The INSERT INTO clause allows us to define what stream to use as the output stream, this clause can be complemented with PARTITION BY clause that allows us repartition the output stream by a specific field. If we omit the PARTITION BY clause, the enricher will use the current partition key of the input stream.

Examples

Simple field extraction

Suppose that we have two streams with fields:

  • inputStream1: fieldA and fieldB
  • inputStream2: fieldC and fieldD

If we define next query:

SELECT fieldA, fieldB, fieldC FROM inputStream1, inputStream2 INSERT INTO STREAM output

Enricher extracts fieldA, fieldB and fieldC from both inputStream1 and inputStream2 if exists and inserts them in output.

This query is very simple and not enrich, Enricher only extracts and inserts fields.

Simple streams join

If we define next query

SELECT * FROM STREAM inputStream1 JOIN SELECT fieldY FROM STREAM inputStream2 USING simpleStreamPreferredJoiner INSERT INTO STREAM output

Enricher extracts all fields from intputStream1 and join them with the fieldY from inputStream2 using simpleStreamPreferredJoiner in order to do it is necessary that the streams share the same key.

Simple streams enrich

If we define next query

SELECT * FROM STREAM input ENRICH WITH simpleStreamEnrich INSERT INTO STREAM output

Enricher extracts all fields from input and enrich with simpleStreamEnrich using as data source a relational database.

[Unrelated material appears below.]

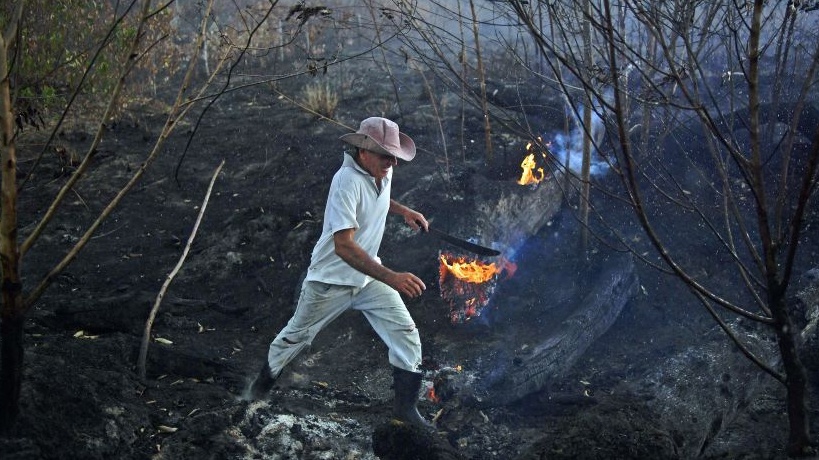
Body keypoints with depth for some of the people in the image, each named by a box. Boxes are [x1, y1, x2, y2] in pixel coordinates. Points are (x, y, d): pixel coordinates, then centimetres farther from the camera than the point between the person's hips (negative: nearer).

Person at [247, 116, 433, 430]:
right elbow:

Complex streams enrich and join

Suppose that we have a system with data about flow and location and we have a key-value store with information about ip reputation:

We need enrich and join this information and send data to final stream enrichflow. In order to do this we have to define next EQL:

SELECT src, protocol FROM STREAM flow JOIN SELECT * FROM STREAM location USING simpleStreamPreferredJoiner ENRICH WITH reputationStreamEnrich INSERT INTO STREAM enrichflow

These are some examples about EQL and how Enricher works.